The world's biggest hamburger chain said Friday that the decline included a 3.2 percent drop in the U.S. and a 7.3 percent drop in the unit encompassing Asia, the Middle East and Africa.
The results reflect what is likely to be just the beginnings of the fallout from a Chinese food scandal late last month. A TV report at the time showed workers at one of McDonald's longtime suppliers, OSI Group, repacking expired meat. McDonald's stopped using supplies from the plant in Shanghai, which left many of its restaurants unable to serve Big Macs, Chicken McNuggets and other items.

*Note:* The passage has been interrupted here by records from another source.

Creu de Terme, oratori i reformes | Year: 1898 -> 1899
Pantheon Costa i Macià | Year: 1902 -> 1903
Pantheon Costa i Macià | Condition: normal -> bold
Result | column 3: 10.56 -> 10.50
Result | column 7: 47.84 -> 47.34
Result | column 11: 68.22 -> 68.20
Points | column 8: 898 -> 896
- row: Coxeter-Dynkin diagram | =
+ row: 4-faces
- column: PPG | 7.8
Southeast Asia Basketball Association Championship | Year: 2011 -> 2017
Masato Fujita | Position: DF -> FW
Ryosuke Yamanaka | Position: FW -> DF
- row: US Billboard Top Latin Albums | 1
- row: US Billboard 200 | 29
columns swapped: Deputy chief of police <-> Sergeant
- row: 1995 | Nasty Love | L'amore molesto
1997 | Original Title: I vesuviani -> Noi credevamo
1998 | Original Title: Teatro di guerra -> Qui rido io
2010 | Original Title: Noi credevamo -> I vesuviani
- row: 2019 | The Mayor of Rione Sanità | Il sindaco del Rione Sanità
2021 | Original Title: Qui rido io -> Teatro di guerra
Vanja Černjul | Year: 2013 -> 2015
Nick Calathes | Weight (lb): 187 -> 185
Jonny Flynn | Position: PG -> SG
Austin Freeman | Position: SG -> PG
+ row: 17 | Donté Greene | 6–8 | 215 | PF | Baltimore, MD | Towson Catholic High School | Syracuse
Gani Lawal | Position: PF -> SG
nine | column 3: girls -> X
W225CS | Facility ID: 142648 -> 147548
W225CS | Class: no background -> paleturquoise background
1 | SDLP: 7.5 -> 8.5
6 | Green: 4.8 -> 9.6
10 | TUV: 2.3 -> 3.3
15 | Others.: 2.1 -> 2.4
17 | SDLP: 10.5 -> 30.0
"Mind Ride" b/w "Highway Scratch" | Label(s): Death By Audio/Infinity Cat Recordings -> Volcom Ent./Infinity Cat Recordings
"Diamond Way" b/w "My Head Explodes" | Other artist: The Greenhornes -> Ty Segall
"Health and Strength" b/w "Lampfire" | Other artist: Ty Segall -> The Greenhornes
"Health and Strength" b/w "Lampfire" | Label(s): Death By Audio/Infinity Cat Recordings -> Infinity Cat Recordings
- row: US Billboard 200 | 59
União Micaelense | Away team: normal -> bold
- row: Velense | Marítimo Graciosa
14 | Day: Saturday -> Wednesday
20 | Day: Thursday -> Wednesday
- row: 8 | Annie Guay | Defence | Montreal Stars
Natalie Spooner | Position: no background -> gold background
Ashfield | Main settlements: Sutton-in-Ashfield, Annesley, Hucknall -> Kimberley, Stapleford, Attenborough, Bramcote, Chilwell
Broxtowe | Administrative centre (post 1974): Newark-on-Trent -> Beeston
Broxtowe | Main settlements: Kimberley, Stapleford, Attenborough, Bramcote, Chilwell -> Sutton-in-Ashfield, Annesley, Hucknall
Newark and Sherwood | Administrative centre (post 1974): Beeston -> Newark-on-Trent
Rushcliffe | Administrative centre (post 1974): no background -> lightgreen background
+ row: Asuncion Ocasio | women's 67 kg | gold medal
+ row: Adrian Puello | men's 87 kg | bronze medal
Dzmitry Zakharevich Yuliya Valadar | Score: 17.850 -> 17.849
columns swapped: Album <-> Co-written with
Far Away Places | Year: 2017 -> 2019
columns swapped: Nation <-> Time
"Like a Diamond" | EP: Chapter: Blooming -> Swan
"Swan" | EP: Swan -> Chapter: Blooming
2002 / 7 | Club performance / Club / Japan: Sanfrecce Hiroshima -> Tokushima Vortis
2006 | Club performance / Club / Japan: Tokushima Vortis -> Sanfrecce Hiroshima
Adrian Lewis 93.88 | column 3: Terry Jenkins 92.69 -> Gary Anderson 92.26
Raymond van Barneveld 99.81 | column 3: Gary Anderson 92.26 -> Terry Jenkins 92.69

The company has been working with other OSI plants to restore supplies to the affected restaurants. Still, sales are likely to continue suffering given the sensitivities around food safety in China. Yum Brands, which owns KFC and Pizza Hut, says it did not rely as heavily OSI and quickly cut ties with the company. But it has nevertheless seen its sales battered as well.
McDonald's Corp., which has more than 35,000 locations around the world, warned in a regulatory filing earlier this week that the scandal puts its global sales forecast for 2014 "at risk." It had previously said it expects sales to be "relatively flat."
Back in the U.S., McDonald's has failed to boost sales since October amid intensifying competition and shifting eating habits. The decline in July also came despite its sponsorship of the World Cup.
Part of the problem is that chains like Chipotle are gaining favor by touting more wholesome ingredients and the ability to customize food. McDonald's is trying to adapt on multiple fronts, including a "Build-Your-Own-Burger" test in Southern California and a new Bacon Clubhouse burger that is positioned as more of a premium offering at $5 or $6.
McDonald's CEO Don Thompson has also noted that the company's lower-income customers are struggling more financially, making it difficult to convince them to eat out.
Thompson has also said McDonald's complicated its menu and slowed down service by introducing too many items too quickly. He said the company is working on getting the basics rights — such as improving service.
The one bright spot in July was Europe, where sales at established locations edged up 0.5 percent.
McDonald's shares slipped 41 cents to $92.90 in premarket trading Friday about 15 minutes before the market open.